Raising wages by government fiat seems to be catching on. The lowest-paid workers in Britain and California — two of the world’s largest economies — are only the latest beneficiaries of plans to lift the minimum wage.
The goal in every case is commendable, but the method is far from ideal. On Friday, Britain’s minimum wage will increase to 7.20 pounds ($10.36) an hour for workers age 25 and older, rising each year until it is expected to be above 9 pounds by 2020. California has agreed to set a $15 minimum wage by 2022. New York Gov. Andrew Cuomo wants to do the same in his state.
At least 25 U.S. cities have raised their minimum wage since 2014. Germany did so last year, and more increases are planned. Japanese Prime Minister Shinzo Abe has called for a 3 percent increase in the minimum wage each year.
It’s hard to quarrel with the goal of a “higher wage, lower welfare, lower tax” society, as the U.K. government puts it. But the minimum wage is a two-edged instrument, because it raises the cost of hiring unskilled labor. Any increase, therefore, runs the risk of raising unemployment — and the bigger the increase, the bigger the risk. In addition, governments aren’t being honest about who bears the costs. At least some of the increase in employers’ costs will be passed along as higher prices to consumers.
It’s hard to say exactly what the effects of this minimum-wage activism will be. The economic literature on the subject is voluminous, but inconclusive. A 2014 Congressional Budget Office study concluded that a $10.10 minimum wage in the U.S. would lift 900,000 out of poverty but result in the loss of 500,000 low-wage jobs. Other studies say the employment effects would be smaller. There’s little experience as yet with minimums as high as $15.
Another problem, especially with national minimums, is that labor-market conditions vary a lot from place to place. Britain’s minimum applies equally to London, where the wage floor by 2020 will be 47 percent of local median income, and Sheffield, where it will be 71 percent. The one-size-fits-all approach is going to cause problems for Germany as it tries to absorb an enormous influx of unskilled immigrants.
If governments overdo it and push the minimum too high, correcting the error might not be easy. Lowering the minimum will arouse political resistance. The California proposal includes “off ramps” that would allow the government to pause the annual increases, but it couldn’t lower the floor — and current rates of inflation would take a long while to do that without assistance.
A safer and more honest way to support the wages of the low-paid is with a subsidy, using programs such as the U.S.’ earned income tax credit. Rather than reducing the demand for unskilled labor, a subsidy increases it.

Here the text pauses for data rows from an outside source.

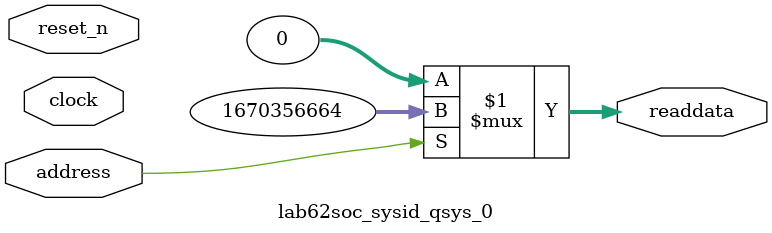
<source format=v>



// synthesis translate_off
`timescale 1ns / 1ps
// synthesis translate_on

// turn off superfluous verilog processor warnings 
// altera message_level Level1 
// altera message_off 10034 10035 10036 10037 10230 10240 10030 

module lab62soc_sysid_qsys_0 (
               // inputs:
                address,
                clock,
                reset_n,

               // outputs:
                readdata
             )
;

  output  [ 31: 0] readdata;
  input            address;
  input            clock;
  input            reset_n;

  wire    [ 31: 0] readdata;
  //control_slave, which is an e_avalon_slave
  assign readdata = address ? 1670356664 : 0;

endmodule



</source>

The drawback is political rather than economic — the cost to taxpayers is explicit. This approach, therefore, calls for brave leadership, which is not always in supply.
The best way to raise low wages is to raise productivity by helping workers to acquire skills and by ensuring that new entrants to the workforce are well educated. Reform along these lines requires not just political courage but also patience, because the benefits might not be apparent for years.
In the short term, raising the minimum wage — modestly, and with sufficient flexibility to allow for local market conditions — might do more good than harm. Relieving poverty in work deserves to be a high priority. But smarter ways of doing it shouldn’t be sidelined, and caution should be the watchword.